By sidestepping this reality, the UCS report misleads readers about the reliability value of offshore wind, particularly in light of its concluding statement:

With continued support from New England leaders, the development of an offshore wind fleet promises to bring these reliability and affordability benefits home to consumers in the coming years.

Setting aside the “affordability” claim for now, we wanted to briefly mention that it relies on wholesale power prices while ignoring the fact that costs for offshore wind are borne by ratepayers through long-term power purchase agreements (PPAs), and that even downward pressure on wholesale prices would not prevent higher retail electricity rates.

A meaningful reliability analysis would have focused on offshore wind’s ability to contribute during peak hours.

Our ISO-NE Report, For Example

In our ISO-NE report, we modeled the resource mix required to meet New England’s decarbonization mandates, with a focus on both cost and reliability.

Using hourly load shapes and historical weather years, our analysis shows just how little offshore wind and other intermittent resources contribute to reliability.

We first evaluated the 2024 ISO-NE Economic Planning for the Clean Energy Transition (EPCET) resource mix, which included more than 97 GW of new renewable capacity: 34,400 MW of offshore wind, 27,500 MW of solar, 7,500 MW of onshore wind, and 27,600 MW of battery storage.

Even with this massive buildout, the system failed to meet ISO-NE’s projected 2050 demand growth. Stress-testing the system with 2023 historical weather data revealed an 18-hour blackout in December caused by a prolonged wind drought.

As you can see, wind and solar resource output were minimal, imports were maxed out, and battery storage was fully depleted. A blackout of this magnitude in the middle of winter would be devastating for the region.

After finding the EPCET resource mix inadequate, we modeled a system that could ensure reliability using the same 2023 data. That system required 66,000 MW of offshore wind, 68,300 MW of solar, 19,100 MW of onshore wind, and 42,900 MW of battery storage—more than double the total capacity in the EPCET study.

This modeled resource mix also included roughly 20,500 MW of natural gas capacity, 3,350 MW of nuclear, and 3,780 MW of hydro and pumped storage.

While this was sufficient to fill the reliability gaps for the 2023 historical test year, it wasn’t for other test years.

With nearly 19 times the offshore wind capacity UCS claims would reduce outage risk by 75 percent, ISO-NE would still experience blackouts during extended wind droughts. One example shows a six-hour capacity shortfall in December when tested against 2019 weather data.

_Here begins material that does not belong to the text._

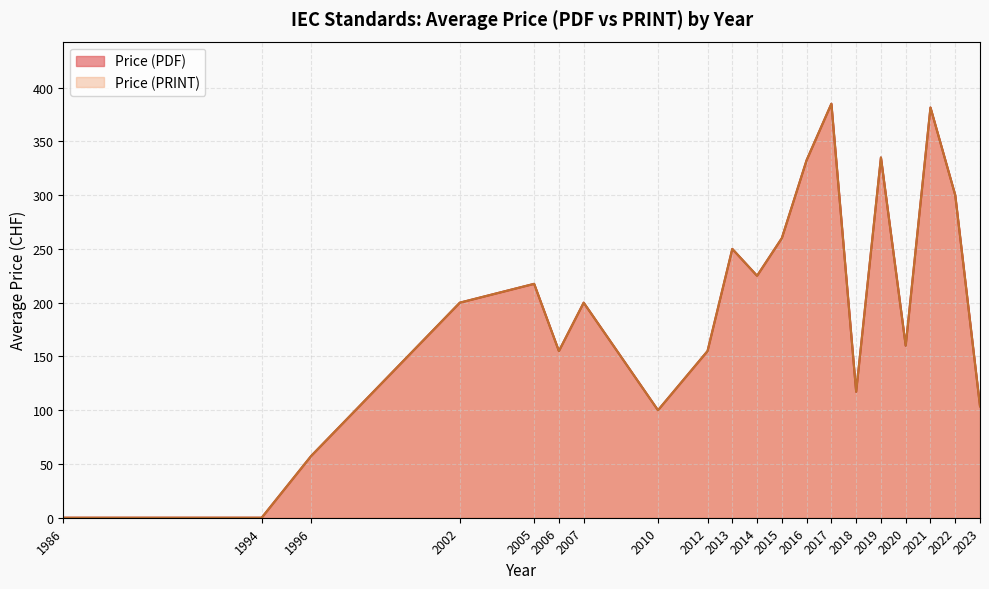

Does the chart display data point markers on the line(s)?

No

Keep in mind that the data used for demand, generation, and weather inputs in our analysis were provided by ISO-NE.

This is what a real grid reliability study looks like—and the conclusion is unavoidable: offshore wind contributes very little to reliability, and more reliable and affordable solutions exist that can reduce the risk of blackouts on the ISO-NE grid.

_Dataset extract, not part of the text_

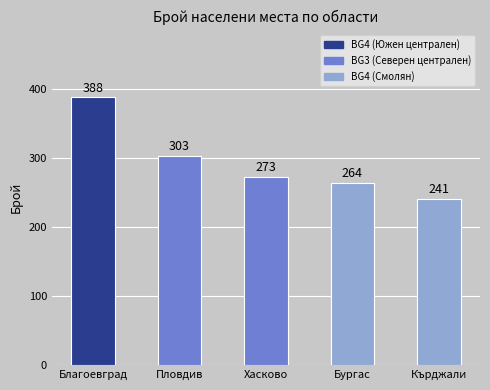

Which category has the highest value across all series?

Благоевград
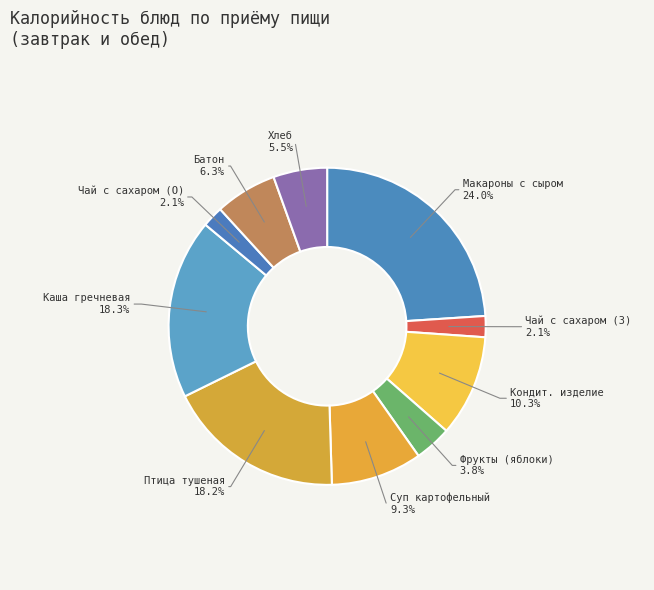

Count the number of slices in the pie.

10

Conclusion and the Real Solution to New England’s Risk of Blackouts

ISO-NE focuses on daily energy demand for a simple reason: New England is dangerously reliant on just-in-time natural gas deliveries that compete with home heating and are constrained by insufficient pipeline capacity.

This is an issue Meredith Angwin has been sounding the alarm on for years.

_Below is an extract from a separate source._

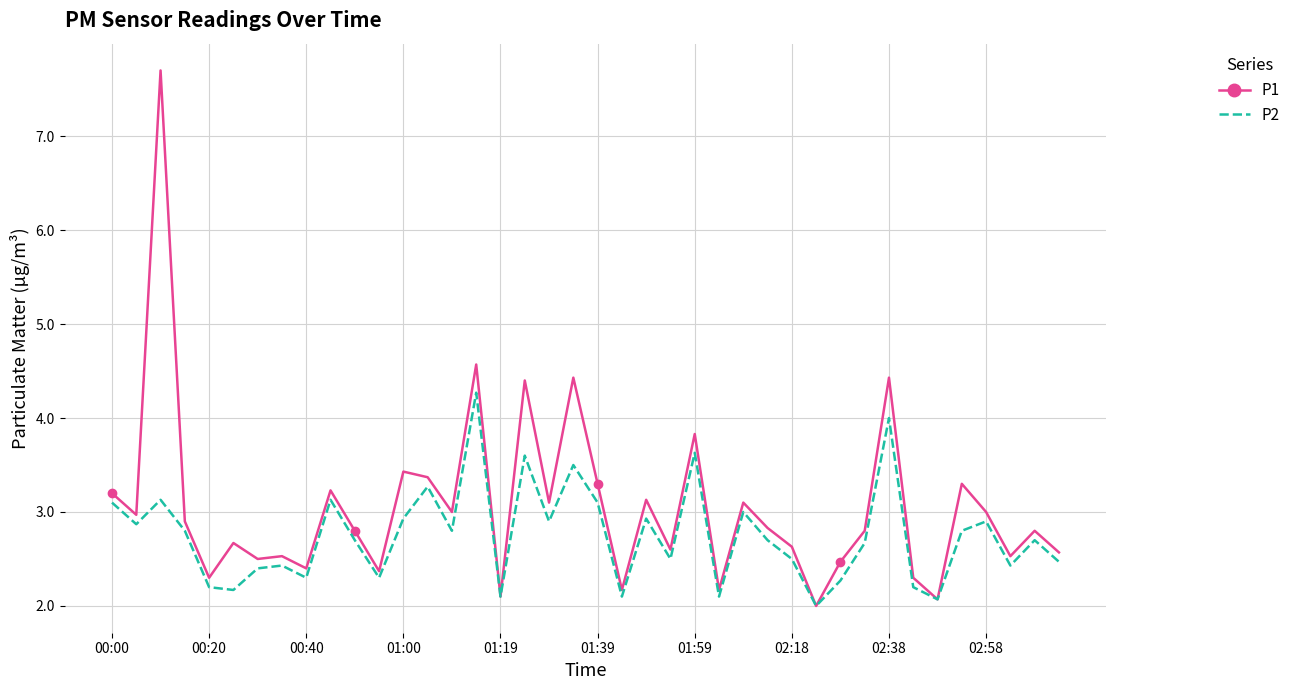

Reading right to left, extract all data points from this chart.

P1: 2.6	2.8	2.5	3.0	3.3	2.1	2.3	4.4	2.8	2.5	2.0	2.6	2.8	3.1	2.2	3.8	2.6	3.1	2.2	3.3	4.4	3.1	4.4	2.1	4.6	3.0	3.4	3.4	2.4	2.8	3.2	2.4	2.5	2.5	2.7	2.3	2.9	7.7	3.0	3.2
P2: 2.5	2.7	2.4	2.9	2.8	2.1	2.2	4.0	2.7	2.3	2.0	2.5	2.7	3.0	2.1	3.6	2.5	2.9	2.1	3.1	3.5	2.9	3.6	2.1	4.3	2.8	3.3	2.9	2.3	2.7	3.1	2.3	2.4	2.4	2.2	2.2	2.8	3.1	2.9	3.1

The solution is not to overbuild the grid with intermittent resources like offshore wind, which are also energy-limited on days the wind doesn’t blow and the sun doesn’t shine. The solution is to build larger oil tanks, expand pipeline capacity, and invest in reliable, dispatchable resources with on-site fuel storage.

At least with thermal, fuel-based resources, constraints can be addressed by storing more fuel or building more pipeline capacity. With weather-dependent resources, the only option is massive overbuilding the grid to accommodate the issue of intermittency—and even that may not be enough.

Unfortunately for New England consumers, current decarbonization policies prevent these common-sense solutions from being implemented.

Despite the mounting evidence of reliability concerns when over-reliant on weather-based resources, reports like the UCS study—and the uncritical coverage they receive—continue to misinform the public about the real drivers of grid reliability.